Within four days of a simulated detection of the virus in a small south Texas swine herd, the virus would have spread through 15 Texas counties and Mexico, a scenario that turned out to be eerily similar to the way a real epidemic now is playing out in Europe.
Experts who took part in the exercise last November say it showed how difficult it is to detect the disease quickly, track down exposed animals and assemble veterinarians and others to contain an epidemic. Even logistics - finding enough rental cars, sending e-mail - can be a problem, officials said.
"It's like waging war. You're fighting a virus that is very formidable," said one participant, Beth Lautner, a veterinarian with the National Pork Producers Council.

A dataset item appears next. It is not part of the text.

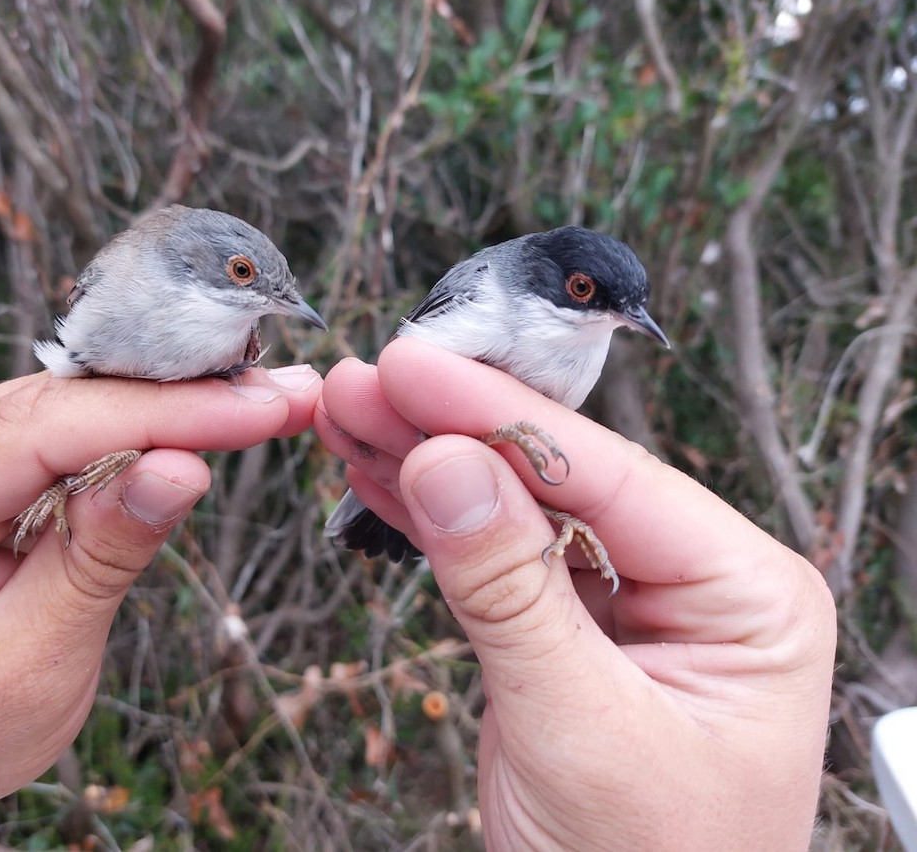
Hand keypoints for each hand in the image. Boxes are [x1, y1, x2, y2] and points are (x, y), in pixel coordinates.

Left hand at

There also is concern about how fast the government could compensate farmers for animals that have to be destroyed. That is important, health officials say, because history has shown that farmers will be more likely to notify their government of an outbreak if they known they will not face economic ruin.
"Continual exercises are the best way to prepare for one of these situations," said Joe Annelli, chief of emergency veterinary programs in USDA's Animal and Plant Health Inspection Service.